Problems to solve:
(a) Please retype the alert parameters text from "parameter_name | Value" to "it is used.".
(b) Answer these questions from the alert parameters text, one per line:
(i) What value is given for subject_max_chars?
(ii) Which meta tag stands for a concatenation of cluster name and customer name?
(iii) From which global variable does {tz} take the system time zone?
(c) Shorten the paragraph of the alert parameters text that begins "The alert parameters sometimes contain metadata", keeping its main facts.

Text shown:
++++++++++++++++++++

Some of these parameters include “meta tags” to denote that metadata contents will be substituted in the alert content when that parameter is used. The meta tags are explained in the next section.
parameter_name | Value |
---|---|
body_max_chars | 50000 |
email_body | Severity: ${severity} Date: ${date} ${tz} Host: ${host} Cluster: ${cluster_name} Version: ${version} OS Version: ${OS_version} Message: ${message} |
email_encoding | quoted-printable |
email_subject | ${alerts_name} [${severity}] ${summary} |
smtp_sender | ${alerts_name} CLX Log Alert |
subject_max_chars | 100 |
The alert parameters sometimes contain metadata that is identified by “meta tags”. These meta tags cause real-time information to be substituted within a generated alert.
The following chart shows how each meta tag will be resolved whenever it is used.
Parameter (meta tag) | Description |
---|---|
{alerts_name} | Concatenation of cluster name and customer name. |
{cluster_name} | Name for the cluster from the global “cluster_name”. |
{customer_name} | Name of the customer as identified in the global “customer_name”. |
{date} | The system’s current_timestamp. |
{group} | ID of the current cluster group. |
{host} | Name of host sending the alert. |
{message} | Text of the error message from system.alerts_messages.message |
{OS_version} | Operating system version. |
{severity} | Severity level of the alert as follows: 0 - CRITICAL |
{summary} | Short form of the error message from system.alerts_messages.summary |
{tz} | System time zone from global variable "system_time_zone". |
{version} | Software version from global variable "version”. |

++++++++++++++++++++

Data:
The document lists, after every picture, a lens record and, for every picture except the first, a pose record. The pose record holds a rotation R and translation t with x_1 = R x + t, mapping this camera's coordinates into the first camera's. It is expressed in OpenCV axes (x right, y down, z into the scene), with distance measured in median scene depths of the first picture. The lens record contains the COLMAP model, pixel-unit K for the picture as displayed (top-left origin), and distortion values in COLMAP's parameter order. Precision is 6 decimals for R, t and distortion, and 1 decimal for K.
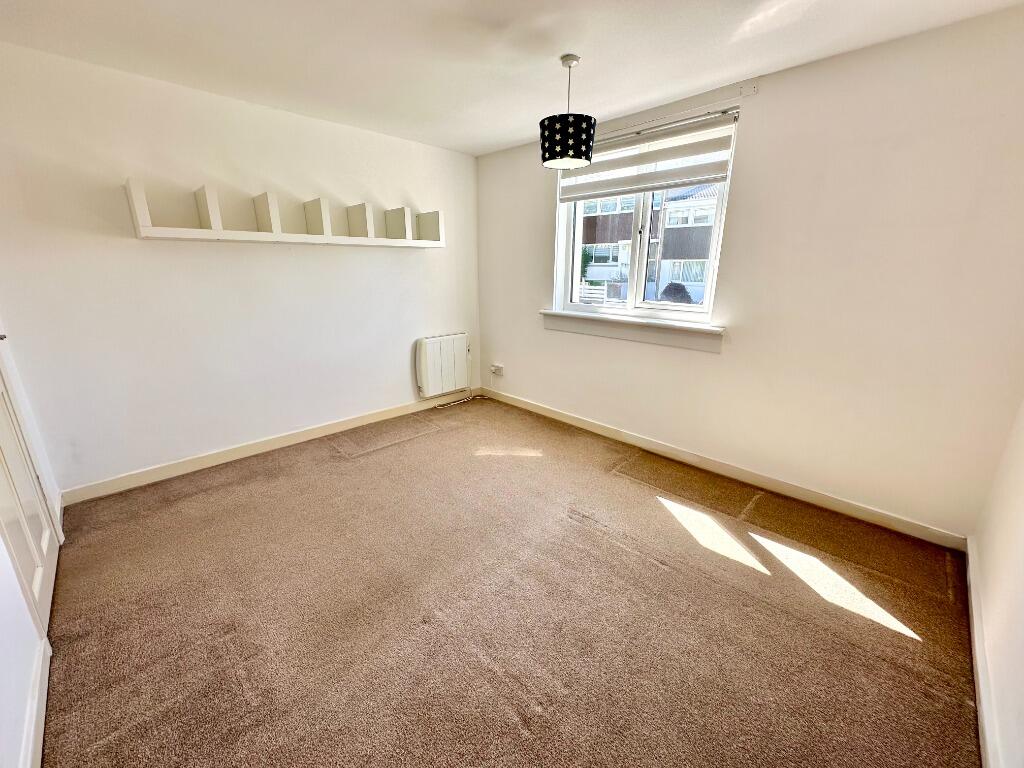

++++++++++++++++++++

Completed exercise:
(a)
parameter_name | Value |
---|---|
body_max_chars | 50000 |
email_body | Severity: ${severity} Date: ${date} ${tz} Host: ${host} Cluster: ${cluster_name} Version: ${version} OS Version: ${OS_version} Message: ${message} |
email_encoding | quoted-printable |
email_subject | ${alerts_name} [${severity}] ${summary} |
smtp_sender | ${alerts_name} CLX Log Alert |
subject_max_chars | 100 |
The alert parameters sometimes contain metadata that is identified by “meta tags”. These meta tags cause real-time information to be substituted within a generated alert.
The following chart shows how each meta tag will be resolved whenever it is used.

(b)
(i) 100
(ii) {alerts_name}
(iii) "system_time_zone"

(c) Meta tags identify metadata in some alert parameters and cause real-time information to be substituted within a generated alert.